Vorwiegend Zwangshandlungen (Zwangsrituale)
Vorwiegend Zwangshandlungen, auch Zwangsrituale genannt, ist eine Verlaufsform der Zwangsstörung, bei der sich immer wiederkehrende, ritualisierte Handlungen im Vordergrund befinden, die ausgeführt werden, um eine innere Anspannung oder Befürchtung zu lindern.
Ursachen
Eine erbliche Veranlagung sowie eine Fehlregulation bestimmter Botenstoffsysteme im Gehirn gelten als begünstigende Faktoren, ähnlich wie bei anderen Verlaufsformen der Zwangsstörung.
Symptome
Betroffene führen immer wiederkehrende, ritualisierte Handlungen aus, etwa wiederholtes Händewaschen oder Kontrollieren, die einen erheblichen Zeitaufwand erfordern und den Alltag deutlich beeinträchtigen.
Diagnostik
Die Diagnose wird durch ein ausführliches psychiatrisches Gespräch gestellt, bei dem Art, Häufigkeit und Ausmaß der Zwangsrituale erfasst werden.
Behandlung
Die Behandlung besteht in einer kognitiven Verhaltenstherapie mit gezielter Konfrontation und Reaktionsverhinderung sowie, bei ausgeprägten Beschwerden, einer ergänzenden medikamentösen Behandlung.
Verlauf und Prognose
Mit einer konsequenten Behandlung lassen sich die Zwangsrituale bei vielen Betroffenen deutlich reduzieren, auch wenn ein chronischer Verlauf mit schwankender Intensität häufig ist.

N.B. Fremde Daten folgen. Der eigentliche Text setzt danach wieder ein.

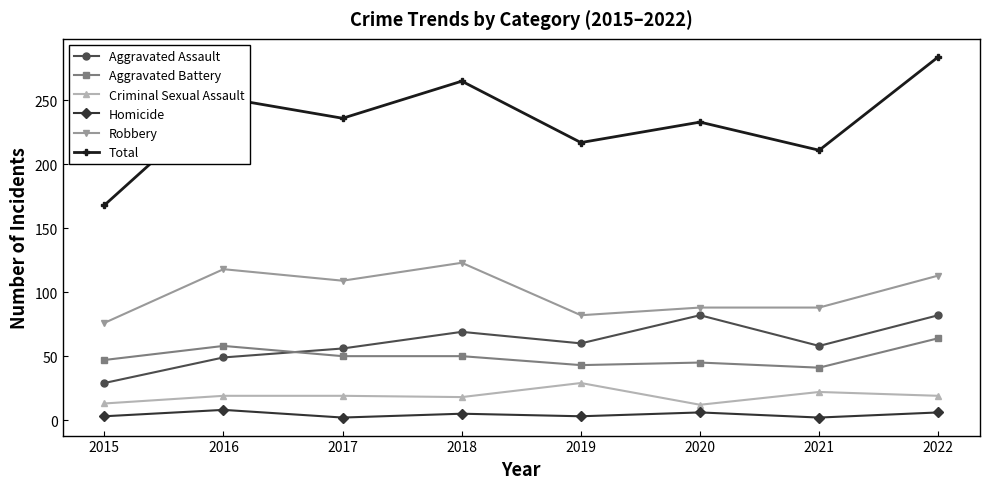

What is the maximum value for Aggravated Assault?

82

Quellen & weiterführende Stellen
- Gesundheitsinformation.de (IQWiG) — Vorwiegend Zwangshandlungen (Zwangsrituale): Ursachen, Bedeutung, Behandlung
Eigenständig verfasst und zusammengefasst, kein diagnostischer Ersatz für ärztlichen Rat. Rechts- und Fachstand zum Zeitpunkt der Veröffentlichung.
Häufige Fragen
Was sind vorwiegend Zwangshandlungen (Zwangsrituale)?
Eine Verlaufsform der Zwangsstörung mit im Vordergrund stehenden, ritualisierten Handlungen.

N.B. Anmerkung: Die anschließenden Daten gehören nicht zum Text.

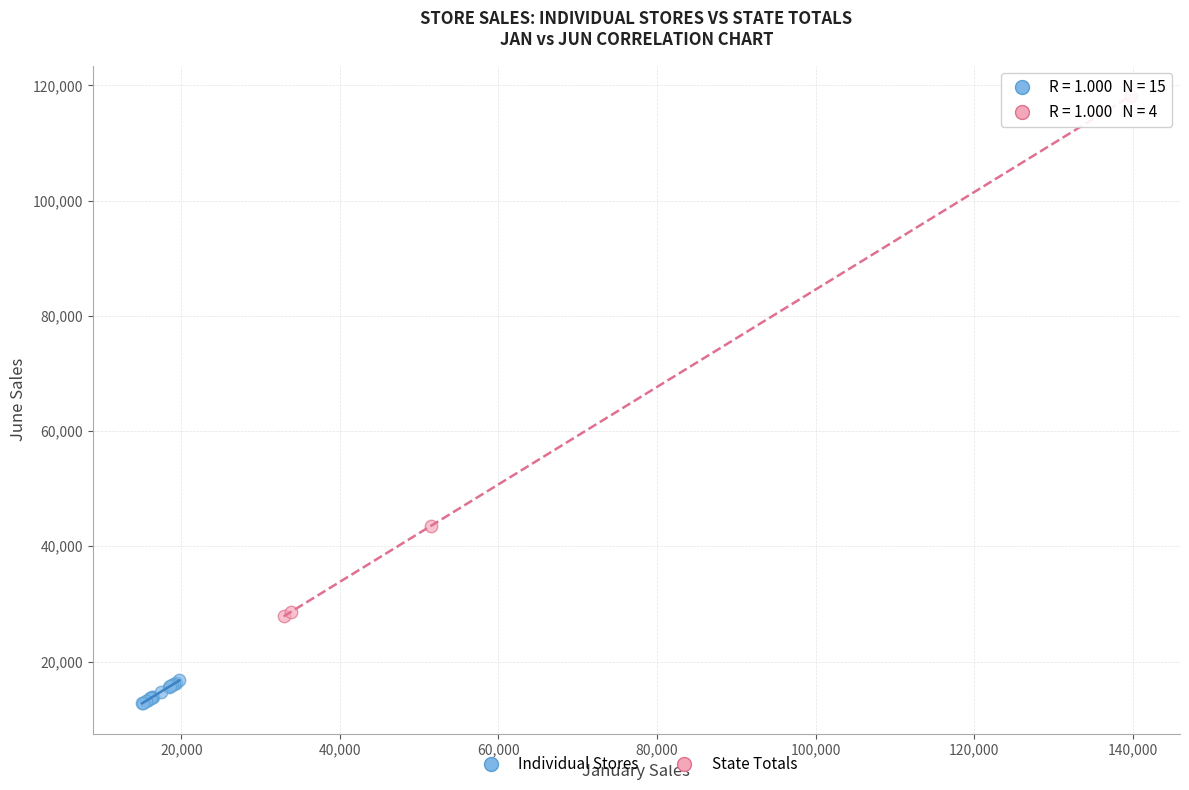

Which series has the widest spread of Y values?

State Totals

Warum werden diese Handlungen ausgeführt?
Um eine innere Anspannung oder Befürchtung zu lindern.
Welche Beispiele gibt es?
Wiederholtes Händewaschen oder Kontrollieren.
Wie werden Zwangsrituale behandelt?
Durch kognitive Verhaltenstherapie mit Konfrontation und Reaktionsverhinderung.